> Exercise passage:
=== Section Start ===

Stochastic/Repeated Games

Cooperation to the Fullest Extent Possible? An Infinitely Repeated Games Experiment
Laboratory experiments on the infinitely repeated prisoner's dilemma, and other similar cooperation games, find little cooperation when the discount factor is near the theoretical cutoff discount factor for which cooperation can be supported in equilibrium. The explanation is that the non-cooperative equilibrium is risk dominant; it is the best response to most beliefs about what the other player will choose. I study a new game where cooperation is risk dominant at the cutoff to understand whether cooperation can be empirically observed to the fullest extent that theory says is possible. The main finding is that there is still not pervasive cooperation, just 41% and 35% in period 0 of the game for the last 10 matches in two respective treatments. Cooperation is a best response to almost all beliefs in the latter treatment indicating that eliminating strategic risk is not sufficient to obtain cooperation.

Repeated Partnerships with Multiple Equilibria and Imperfect Monitoring: An Experimental Study
I investigate finitely repeated partnership games with imperfect monitoring where both mutual effort and mutual shirking are Nash equilibria of the stage game. The treatment variable is the number of repetitions. I find that period 1 effort rates are increasing in the number of repetitions, but subjects use trigger strategies that switch to permanent shirking after enough failed projects so effort rates decrease across time in all treatments. Additionally, the rate of decrease is less when there are more repetitions. These results are consistent with a theory of strategic uncertainty in which a subject best responds to their beliefs about whether their partner exerts effort or shirks. Finally, I show that total effort does not vary much across the treatments, because the increased period 1 effort when the number of repetitions is small is mostly canceled out by the erosion of effort as the game progresses.

Cooperation in Stochastic Games: A Prisoner's Dilemma Experiment
This experiment investigates a stochastic version of the infinitely repeated prisoner's dilemma. The stochastic element introduces the importance of beliefs about the future for supporting cooperation as well as cooperation and defection on the equilibrium path. There is more cooperation in treatments where beliefs predict cooperation after subjects gain sufficient experience. There is some evidence for cooperation and defection as predicted by equilibrium, but there is stronger evidence for behavior conditioning on past actions that is not consistent with equilibrium play. In particular, subjects continue cooperating even when it is no longer possible in equilibrium for the realized game.

School Choice

Essentially Stable Matchings (joint with Peter Troyan and David Delacrétaz)

=== Section End ===

> Your task: In the game theory abstracts above, what was the treatment variable in the study of repeated partnerships with imperfect monitoring?

> Information provided:
=== Section Start ===

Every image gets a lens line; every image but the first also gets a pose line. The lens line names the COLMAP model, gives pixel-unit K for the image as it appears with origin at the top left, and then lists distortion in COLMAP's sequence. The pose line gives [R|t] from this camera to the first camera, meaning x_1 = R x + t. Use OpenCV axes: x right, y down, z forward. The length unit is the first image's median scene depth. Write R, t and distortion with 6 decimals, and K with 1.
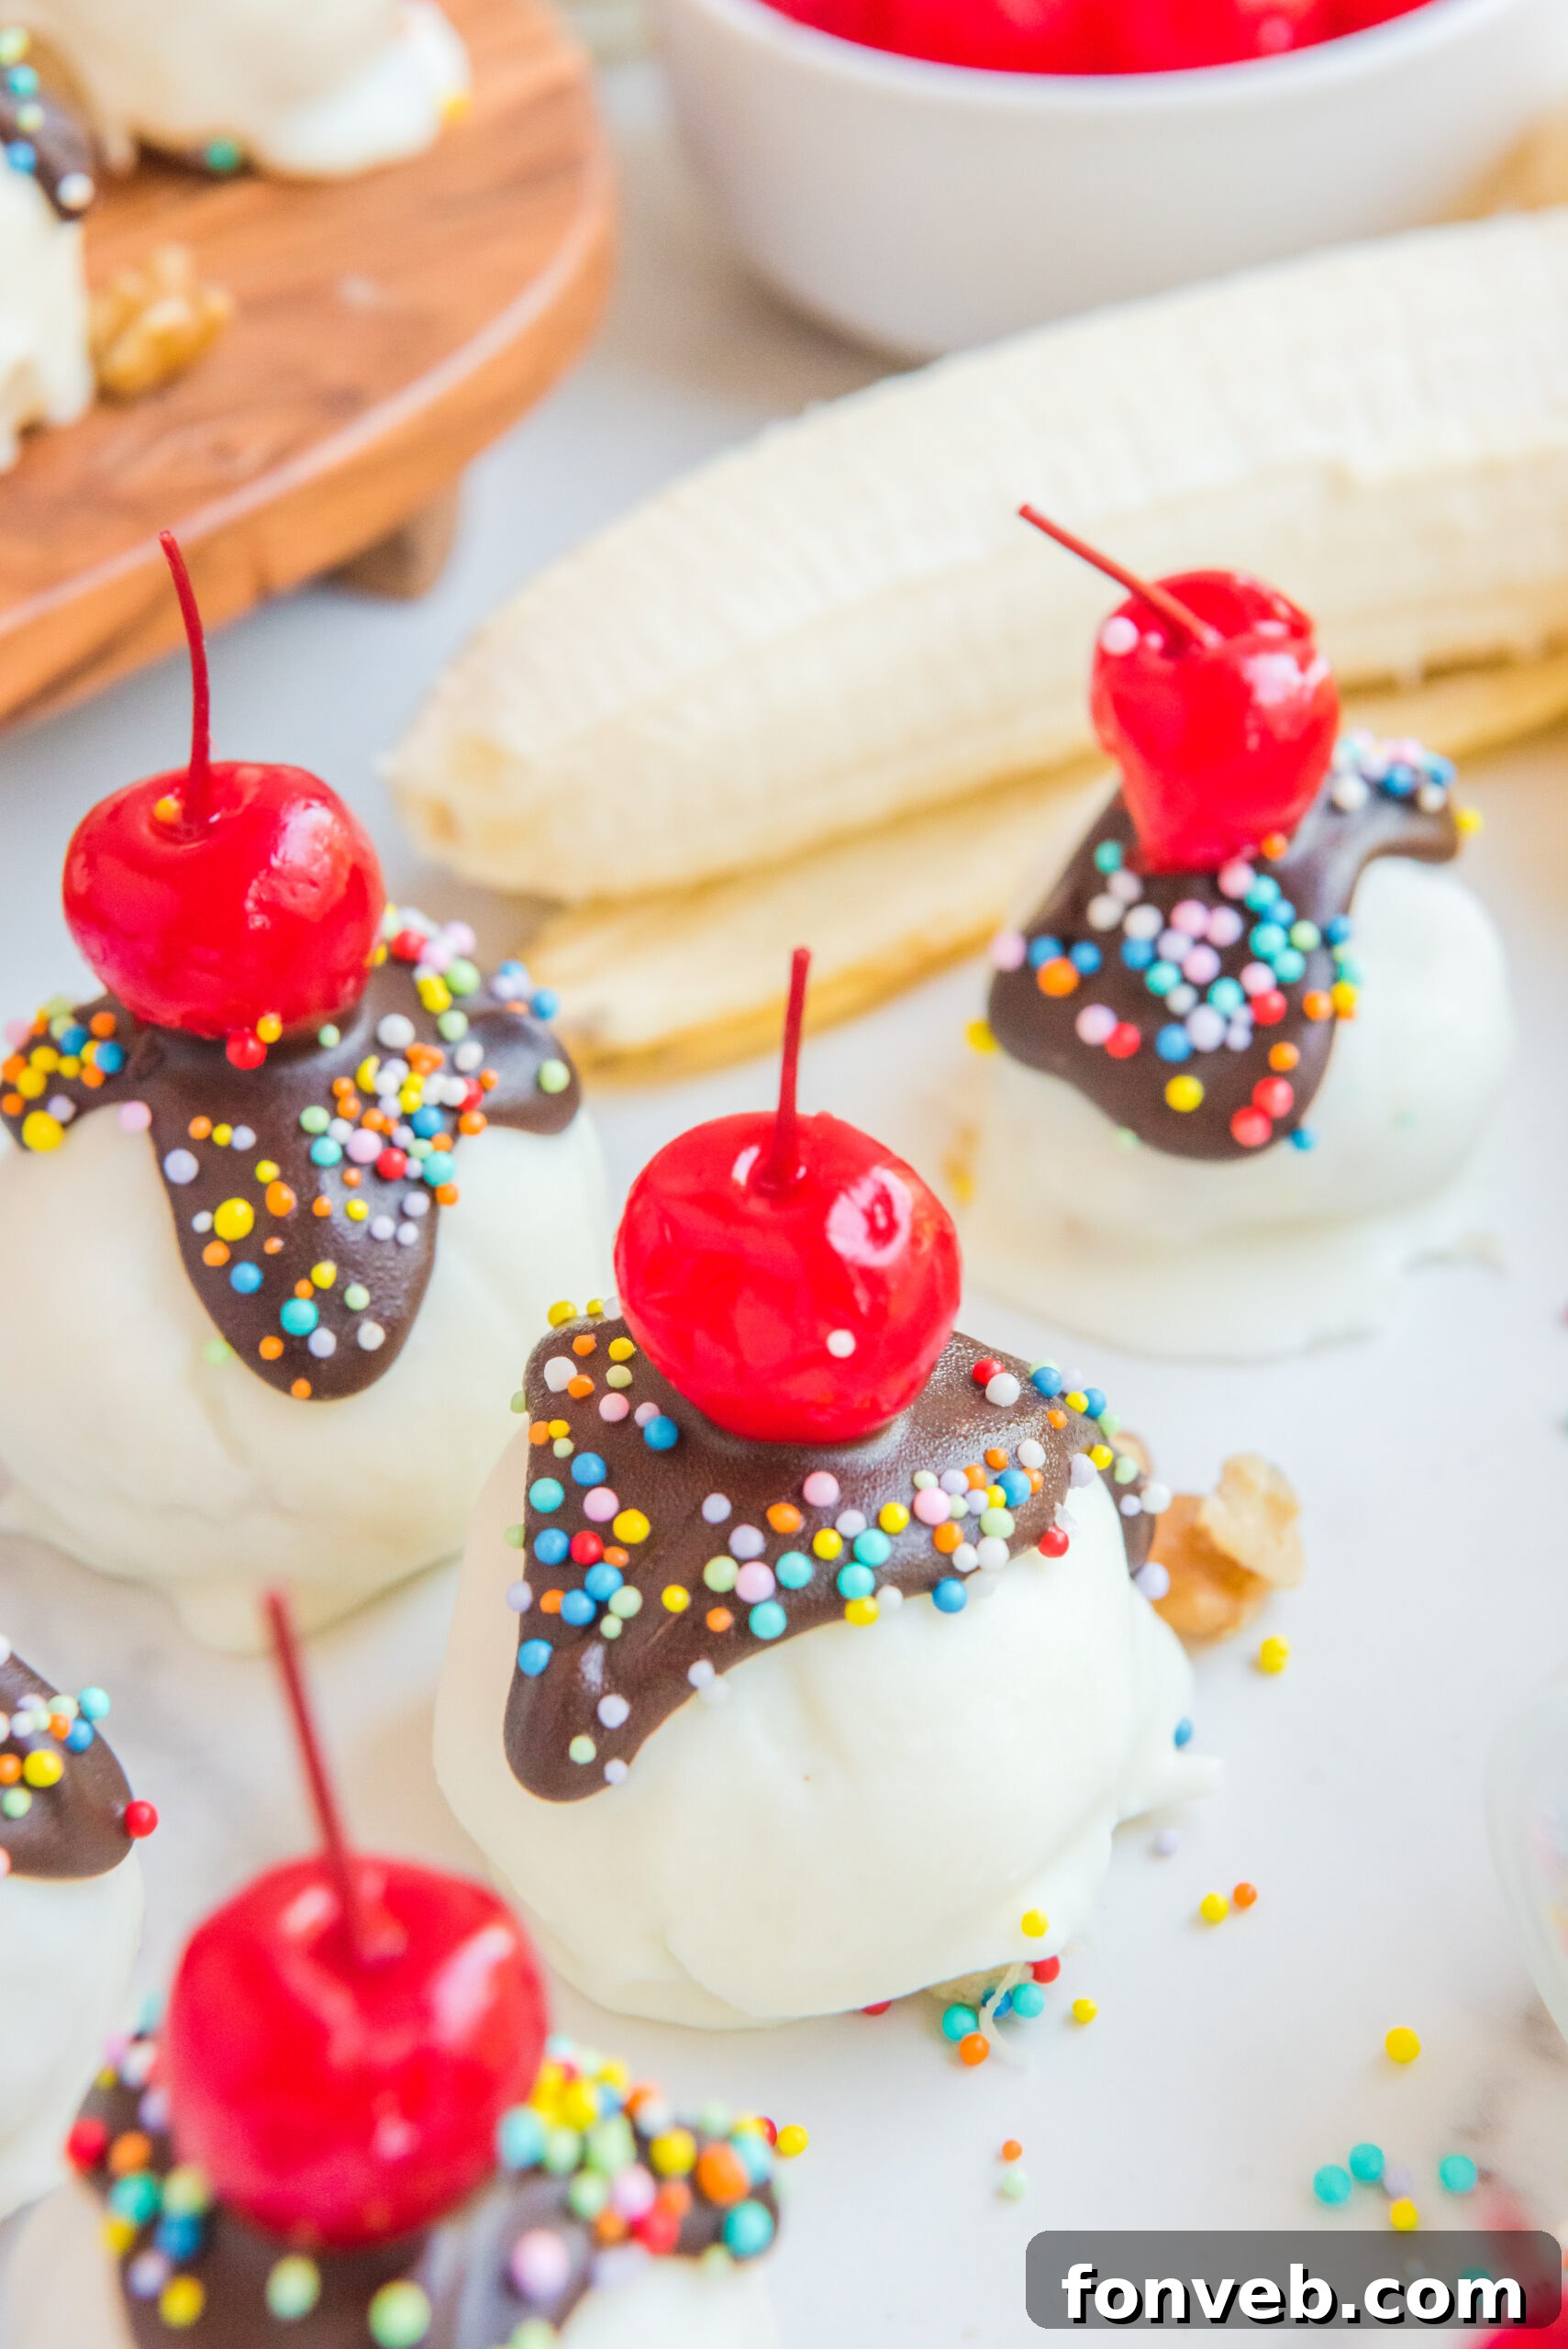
lens RADIAL K [[4466.5, 0, 783.1], [0, 4466.5, 1262.2], [0, 0, 1]] dist [0.116479, 0.029059]
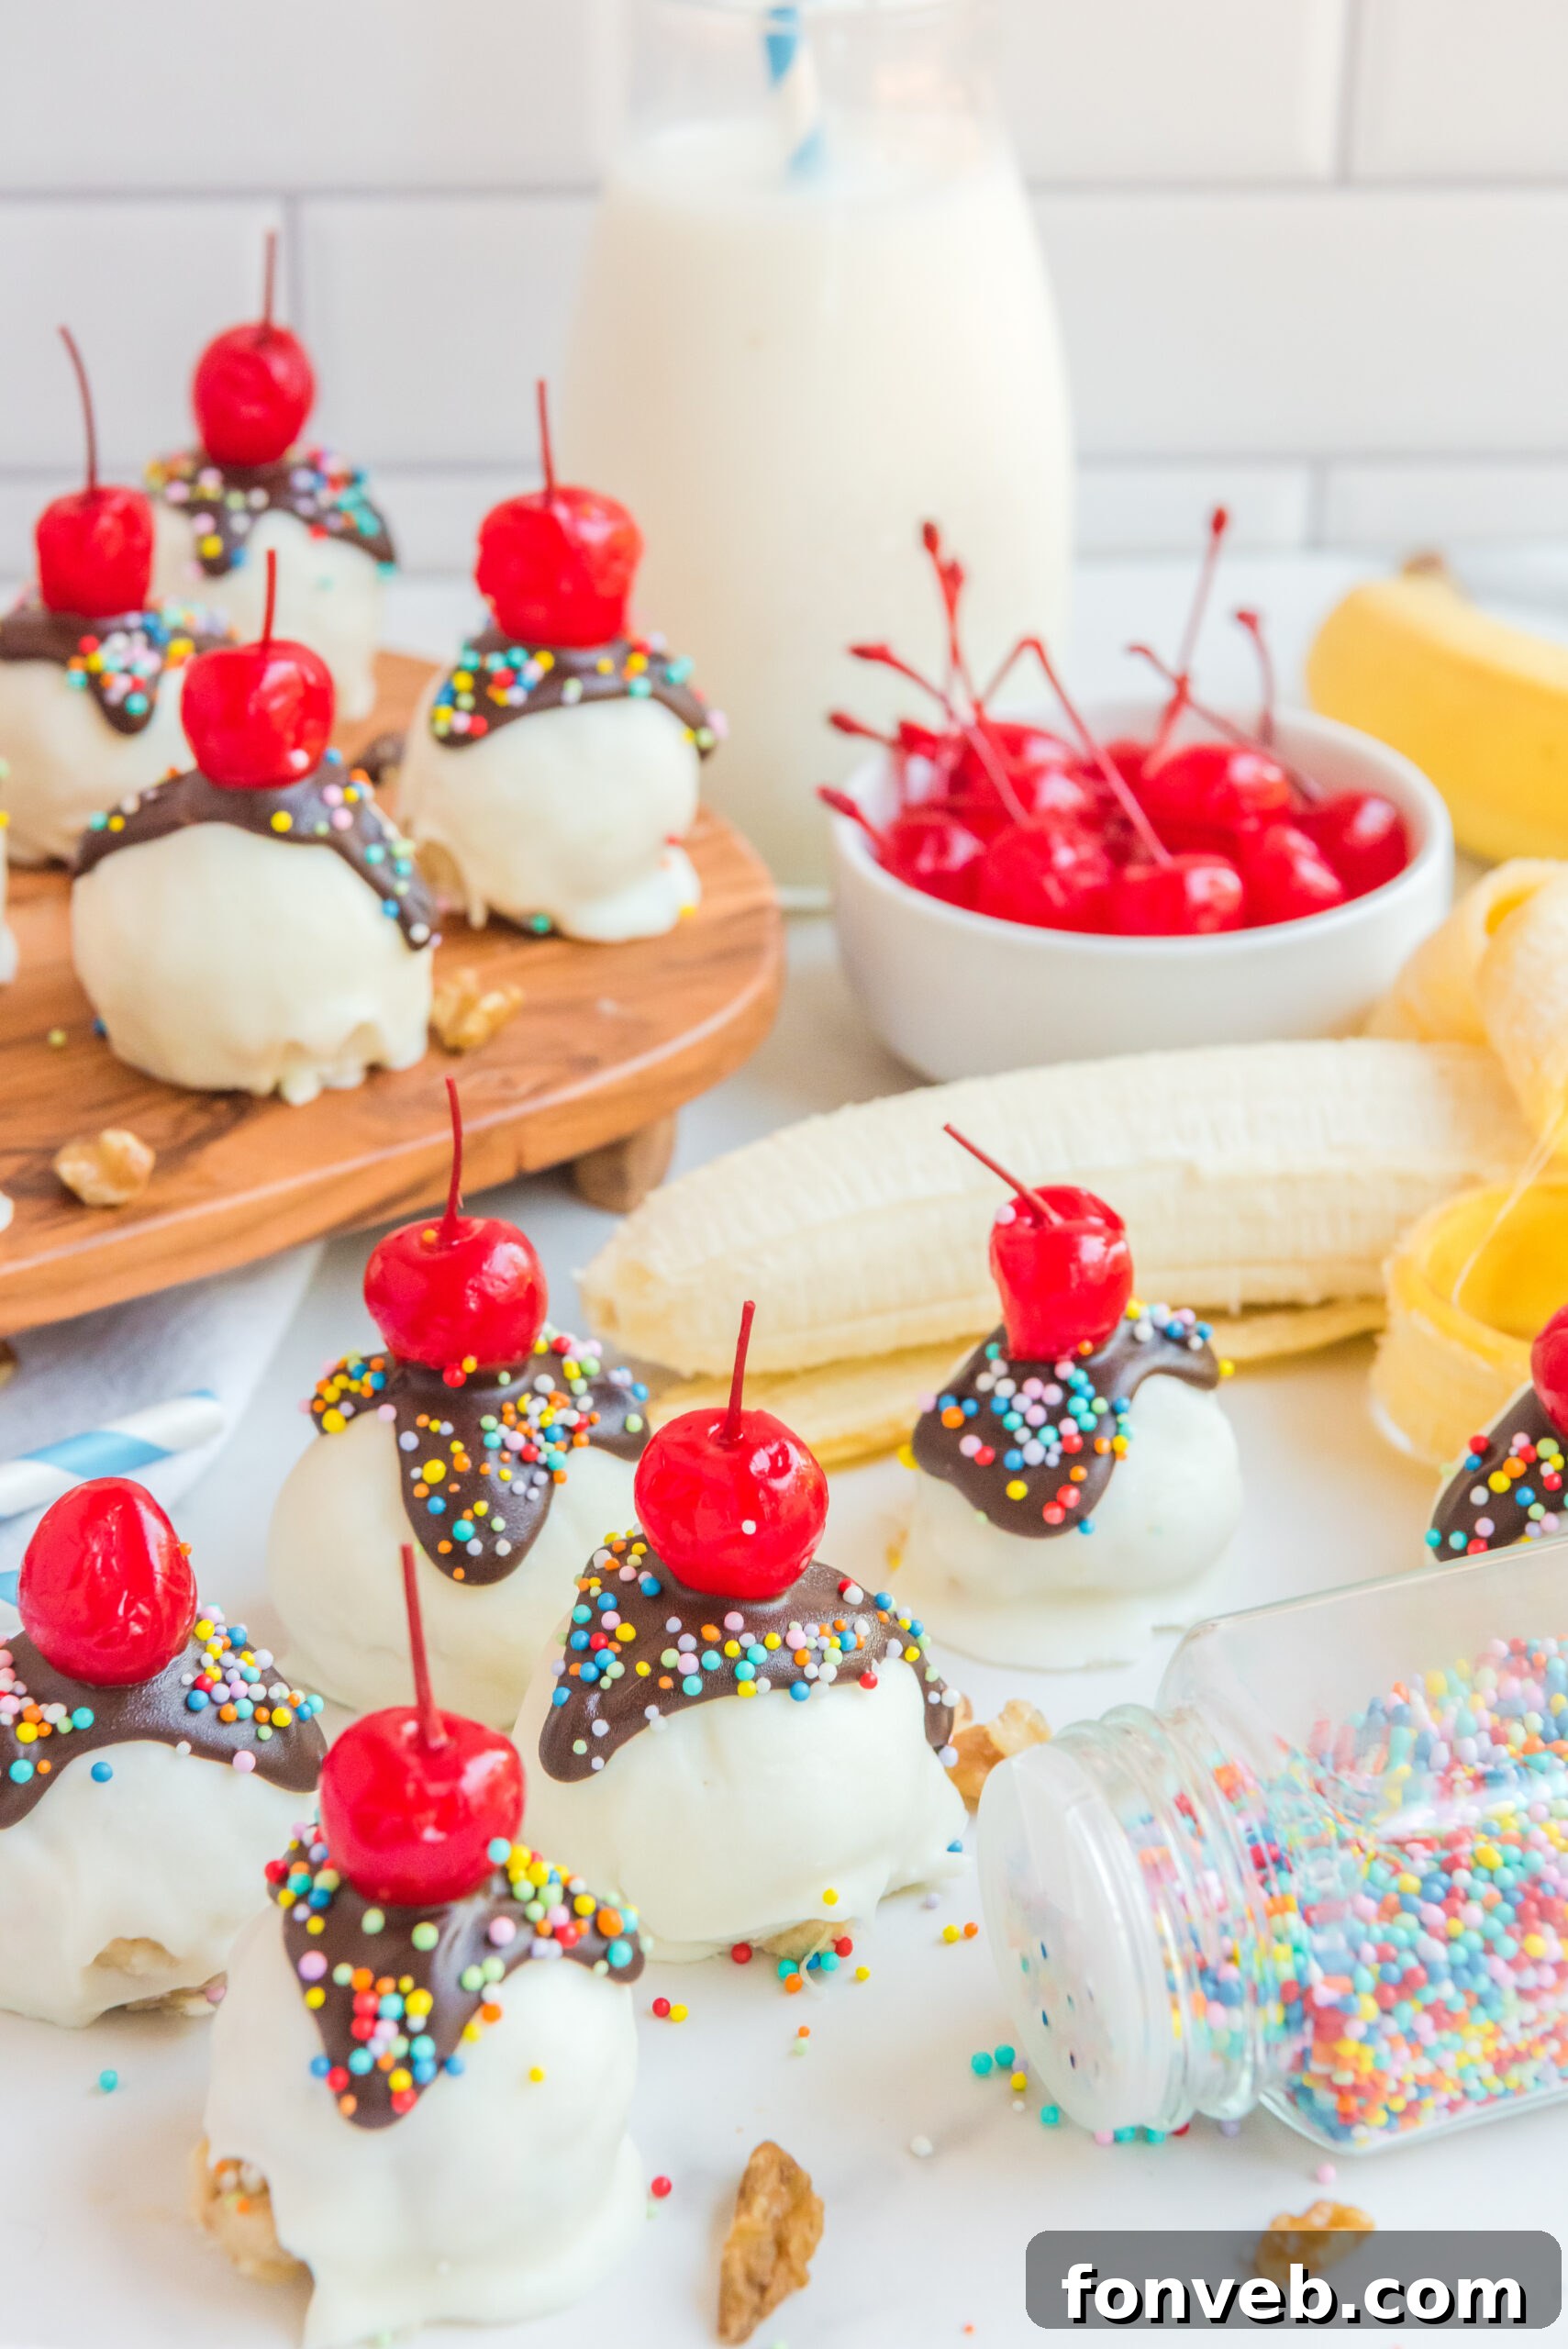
lens RADIAL K [[3871.5, 0, 615.8], [0, 3871.5, 1172.4], [0, 0, 1]] dist [-0.439779, -0.036149]
pose [[0.987110, 0.105629, -0.120231, 0.110857], [-0.128952, 0.969886, -0.206620, 0.174510], [0.094786, 0.219460, 0.971006, -0.450795]]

=== Section End ===

> Exercise solution: The number of repetitions.